US import prices rose for the fifth consecutive month in February as political turmoil in the Middle East helped pushed oil prices higher, a Labor Department report has shown.
Import prices jumped 1.4 per cent, significantly more than the consensus forecast of 0.9 per cent in a Reuters poll of economists.
Fuel import prices accounted for most of the increase, rising four per cent compared to non-fuel prices, which rose 0.3 per cent.
Export prices rose 1.2 per cent, or almost double the consensus estimate of 0.7 per cent, led by a 4.4 per cent rise in agricultural export prices.
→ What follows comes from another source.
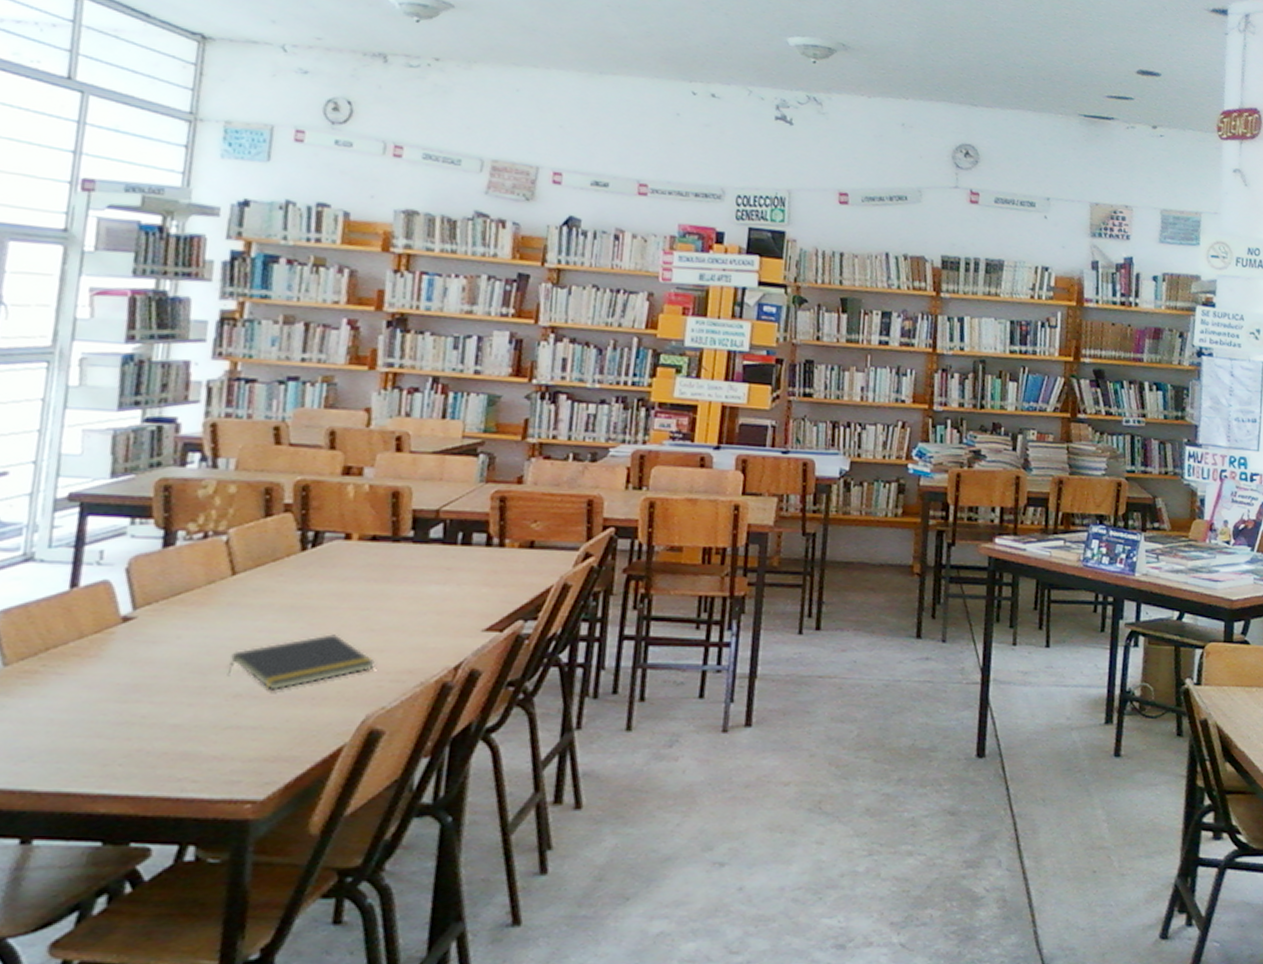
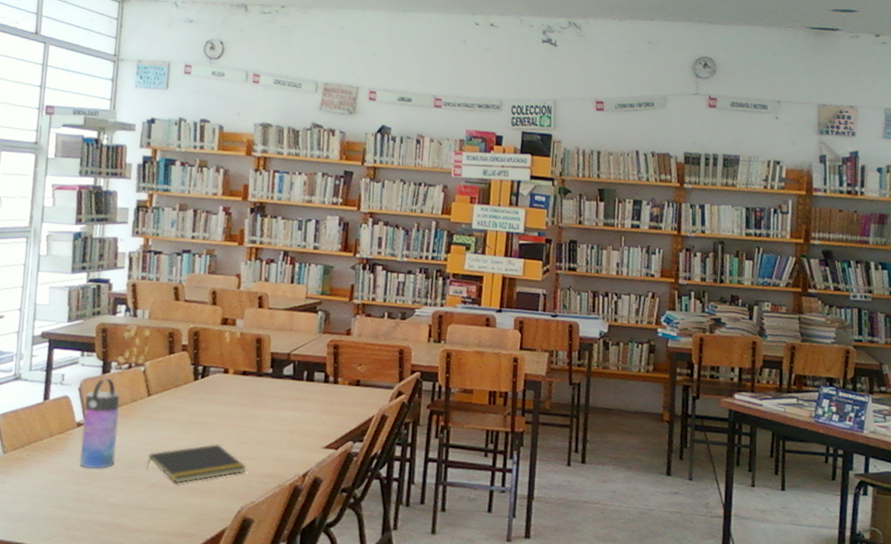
water bottle: none [124,552,189,679] -> present [79,377,120,469]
Food, feed and beverage prices rose 2.8 per cent.
Oil prices rose 3.7 per cent in February and were 20.6 per cent higher than in the same month last year.
Political turmoil in the Middle East and North Africa boosted prices on the back of improved US and global economic growth.
The Federal Reserve's policy-setting panel is likely to nod to higher commodity prices in a statement after meeting today but analysts expect officials will not see a grave enough threat to either growth or inflation to alter policy.
Prices for Brent crude have dropped below $110 (£68.30) per barrel for the first time in three weeks as Japan's post-earthquake nuclear crisis weighed on markets.
That was down from a two-and-a-half-year high of $119.79 posted on February 24.